People carry a community of microbes in and on our bodies, and they can have a powerful influence on our physiology in many ways. Probiotics, which are live microbes, are intended to improve human health, and they sometimes given to intensive care unit (ICU) patients of all ages. Antibiotics can cause diarrhea, and probiotics can help relieve it, and studies are researching whether they can prevent complications that arise in the ICU, like pneumonia. A new study reported in Nature Medicine has advised caution, however; probiotics may lead to bloodstream infections (bacteremia) in ICU patients.
At Boston Children's Hospital, the Infection Prevention and Control group began to find ICU patients with bacteremia caused by Lactobacillus bacteria, which are often found in probiotics. Pediatric infectious diseases physician Kelly Flett, M.D. and Thomas Sandora, M.D., M.P.H., medical director of Infection Prevention and Control found that from 2009 to 2014, 1.1 percent of ICU patients exposed to probiotics got bacteremia. These alarming findings led to further investigation.
The scientists matched two groups of ICU patients with similar illnesses that received probiotics for a certain period of time; in their groups, there were six cases of bacteremia and sixteen cases without the infection.
"We wanted to see if there were factors we could identify clinically, so we could make recommendations about giving probiotics in the ICU," explained Flett, now at Novant Health Eastover Pediatrics in North Carolina.
However, they could not pinpoint a risk factor. "We know from prior studies that certain patients are at higher risk for infection from probiotics, usually those with compromised immune systems, or problems with their intestinal tracts that would allow probiotics to get into the bloodstream," said Sandora. "But these patients did not have any of those risk factors. The only risk factor was being critically ill in the ICU."
They turned to a genetic study to learn more and performed whole-genome sequencing that showed the infected patients' bloodstreams carried bacteria that were nearly identical, genetically, to those in the probiotic capsules. The offending microbe was identified as Lactobacillus rhamnosus GG, or LGG.
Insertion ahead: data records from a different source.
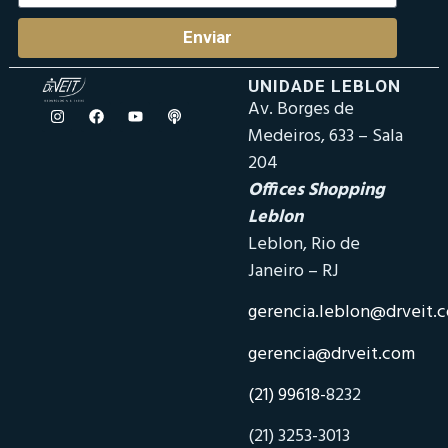
Enviar
UNIDADE LEBLON
Av. Borges de
Medeiros, 633 – Sala
204
Offices Shopping
Leblon
Leblon, Rio de
Janeiro – RJ
gerencia.leblon@drveit.
gerencia@drveit.com
(21) 99618-
8232
(21) 3253-3013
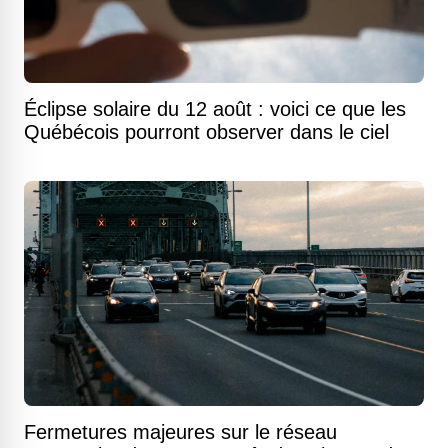
Éclipse solaire du 12 août : voici ce que les
Québécois pourront observer dans le ciel
Fermetures majeures sur le réseau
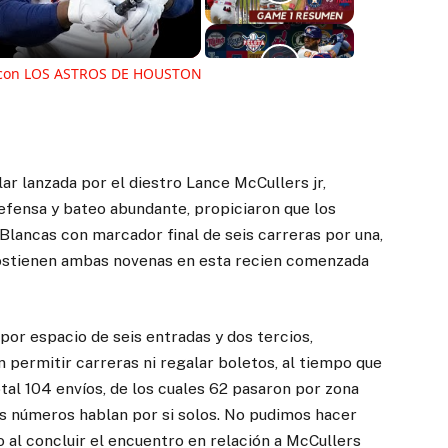
deo
r con LOS ASTROS DE HOUSTON
r lanzada por el diestro Lance McCullers jr,
defensa y bateo abundante, propiciaron que los
 Blancas con marcador final de seis carreras por una,
e sostienen ambas novenas en esta recien comenzada
por espacio de seis entradas y dos tercios,
in permitir carreras ni regalar boletos, al tiempo que
tal 104 envíos, de los cuales 62 pasaron por zona
s números hablan por si solos. No pudimos hacer
o al concluir el encuentro en relación a McCullers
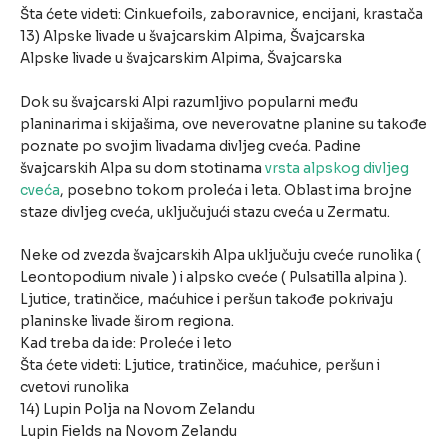
Šta ćete videti: Cinkuefoils, zaboravnice, encijani, krastača
13) Alpske livade u švajcarskim Alpima, Švajcarska
Alpske livade u švajcarskim Alpima, Švajcarska
Dok su švajcarski Alpi razumljivo popularni među
planinarima i skijašima, ove neverovatne planine su takođe
poznate po svojim livadama divljeg cveća. Padine
švajcarskih Alpa su dom stotinama
vrsta alpskog divljeg
cveća
, posebno tokom proleća i leta. Oblast ima brojne
staze divljeg cveća, uključujući stazu cveća u Zermatu.
Neke od zvezda švajcarskih Alpa uključuju cveće runolika (
Leontopodium nivale ) i alpsko cveće ( Pulsatilla alpina ).
Ljutice, tratinčice, maćuhice i peršun takođe pokrivaju
planinske livade širom regiona.
Kad treba da ide: Proleće i leto
Šta ćete videti: Ljutice, tratinčice, maćuhice, peršun i
cvetovi runolika
14) Lupin Polja na Novom Zelandu
Lupin Fields na Novom Zelandu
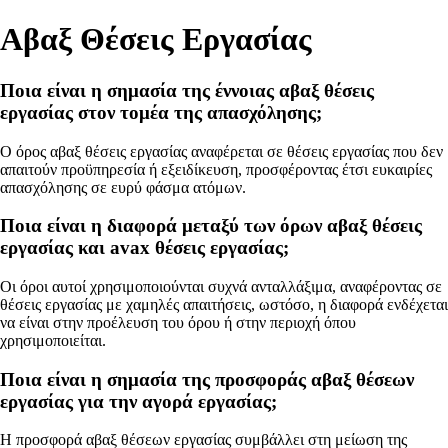
Αβαξ Θέσεις Εργασίας
Ποια είναι η σημασία της έννοιας αβαξ θέσεις
εργασίας στον τομέα της απασχόλησης;
Ο όρος αβαξ θέσεις εργασίας αναφέρεται σε θέσεις εργασίας που δεν
απαιτούν προϋπηρεσία ή εξειδίκευση, προσφέροντας έτσι ευκαιρίες
απασχόλησης σε ευρύ φάσμα ατόμων.
Ποια είναι η διαφορά μεταξύ των όρων αβαξ θέσεις
εργασίας και avax θέσεις εργασίας;
Οι όροι αυτοί χρησιμοποιούνται συχνά ανταλλάξιμα, αναφέροντας σε
θέσεις εργασίας με χαμηλές απαιτήσεις, ωστόσο, η διαφορά ενδέχεται
να είναι στην προέλευση του όρου ή στην περιοχή όπου
χρησιμοποιείται.
Ποια είναι η σημασία της προσφοράς αβαξ θέσεων
εργασίας για την αγορά εργασίας;
Η προσφορά αβαξ θέσεων εργασίας συμβάλλει στη μείωση της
"The high level of discrimination from whole-genome sequencing was needed since many Lactobacillus species are normal colonizers of the GI tract," explained a co-senior study author Gregory Priebe, M.D. "Other bacterial fingerprinting methods such as pulsed-field gel electrophoresis don't offer high enough discrimination to be sure two strains truly match."
The team confirmed the findings using a mass spectrometer, and then went further, assessing each base of the bacterial DNA.
"No one had ever checked base by base," noted a study co-first author and postdoctoral fellow Christina Merakou, Ph.D. "We wanted to see if there were any new changes in the bacteria that might make them more potent, or survive better in the blood. The technology allowed us to go deep and see what was going on."
"We could determine the ancestry of the bacteria and infer transmission from capsules to blood and at the same time identify the footprints of evolutionary pressures acting upon these probiotics within the host," added study co-first author Idan Yelin, Ph.D.
The bacteria isolated from the patient blood samples varied in eleven positions and showed that once the LGG bacteria arrived in the digestive tracts of the patients, they had acquired a mutation that gave them resistance to antibiotics.
"We found one mutation affecting the exact position where the antibiotic rifampin would bind to the bacteria," said Merakou. "Bacteria with the mutation become antibiotic-resistant."
Some of the probiotic LGG microbes contributed mutations, while others were only seen in the isolates from the blood samples; they may have helped the microbes get into the bloodstream and survive there. The scientists suggested that the bloodstream infections came from the gut, but they may have also come in through the lines feeding the patients.
"Nurses have to open the capsules and administer the bacteria through a feeding tube," explained Priebe. "There was worry the bacteria could be contaminating the central line, and from there get into the bloodstream."
Boston Children's Hospital has now instituted precautions to prevent that from happening, and in 2016, stopped giving probiotics to patients with a central line, a tube that sits in the patient's neck and can be used to administer drugs and fluids or to draw blood.